Reproduce word for word the lines from the beginning of the entries to the line with "13: (335, 208)", both included, but none of the pictures.

╭─ DATA

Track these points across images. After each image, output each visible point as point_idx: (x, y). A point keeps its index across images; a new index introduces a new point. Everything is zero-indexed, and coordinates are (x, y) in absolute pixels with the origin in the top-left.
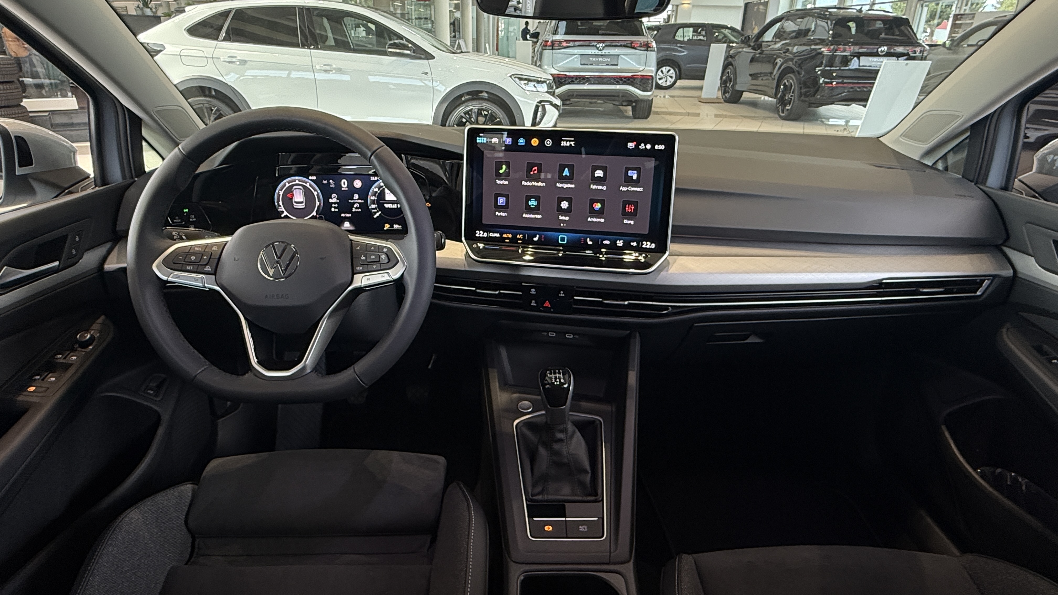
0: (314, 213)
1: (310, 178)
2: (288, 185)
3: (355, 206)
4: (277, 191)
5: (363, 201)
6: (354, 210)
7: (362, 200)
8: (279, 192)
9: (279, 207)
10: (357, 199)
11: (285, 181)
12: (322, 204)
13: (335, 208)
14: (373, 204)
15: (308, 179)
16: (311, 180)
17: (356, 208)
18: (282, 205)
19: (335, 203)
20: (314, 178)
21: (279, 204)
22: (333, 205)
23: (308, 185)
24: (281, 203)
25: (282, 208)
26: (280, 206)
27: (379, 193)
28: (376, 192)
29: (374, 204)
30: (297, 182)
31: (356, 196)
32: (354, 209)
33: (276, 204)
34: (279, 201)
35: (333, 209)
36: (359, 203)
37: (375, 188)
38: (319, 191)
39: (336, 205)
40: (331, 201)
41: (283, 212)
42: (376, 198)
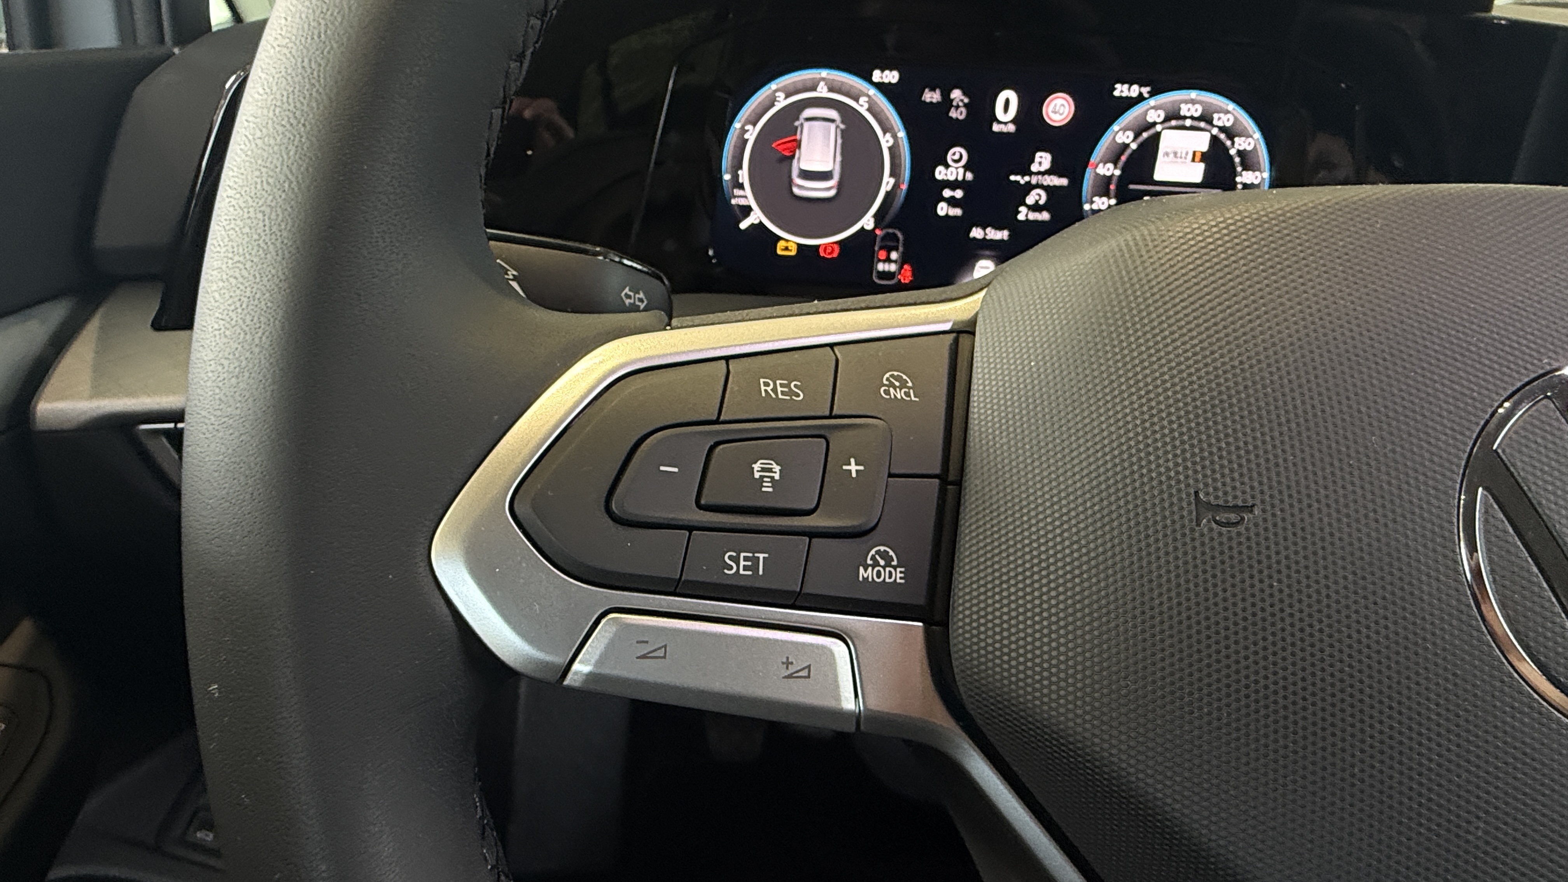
0: (868, 222)
1: (877, 76)
2: (782, 102)
3: (1030, 200)
4: (737, 125)
5: (1064, 182)
6: (1021, 217)
7: (1061, 176)
8: (743, 131)
9: (737, 192)
10: (1043, 173)
11: (773, 86)
12: (904, 187)
13: (952, 202)
14: (1101, 196)
15: (868, 78)
16: (880, 86)
17: (1036, 208)
18: (747, 185)
19: (953, 185)
20: (892, 77)
21: (735, 177)
22: (947, 193)
23: (861, 105)
24: (744, 175)
25: (745, 197)
26: (741, 186)
27: (1134, 151)
28: (1126, 146)
29: (1106, 193)
30: (823, 92)
31: (1043, 160)
32: (1023, 209)
33: (727, 177)
34: (740, 167)
35: (943, 209)
36: (1046, 188)
37: (1124, 129)
38: (902, 134)
39: (959, 194)
40: (941, 173)
41: (747, 211)
42: (1118, 172)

╰─

REPLY:
Track these points across images. After each image, output each visible point as point_idx: (x, y). A point keeps its index across images; a new index introduces a new point. Everything is zero-indexed, and coordinates are (x, y) in absolute pixels with the origin in the top-left.
0: (314, 213)
1: (310, 178)
2: (288, 185)
3: (355, 206)
4: (277, 191)
5: (363, 201)
6: (354, 210)
7: (362, 200)
8: (279, 192)
9: (279, 207)
10: (357, 199)
11: (285, 181)
12: (322, 204)
13: (335, 208)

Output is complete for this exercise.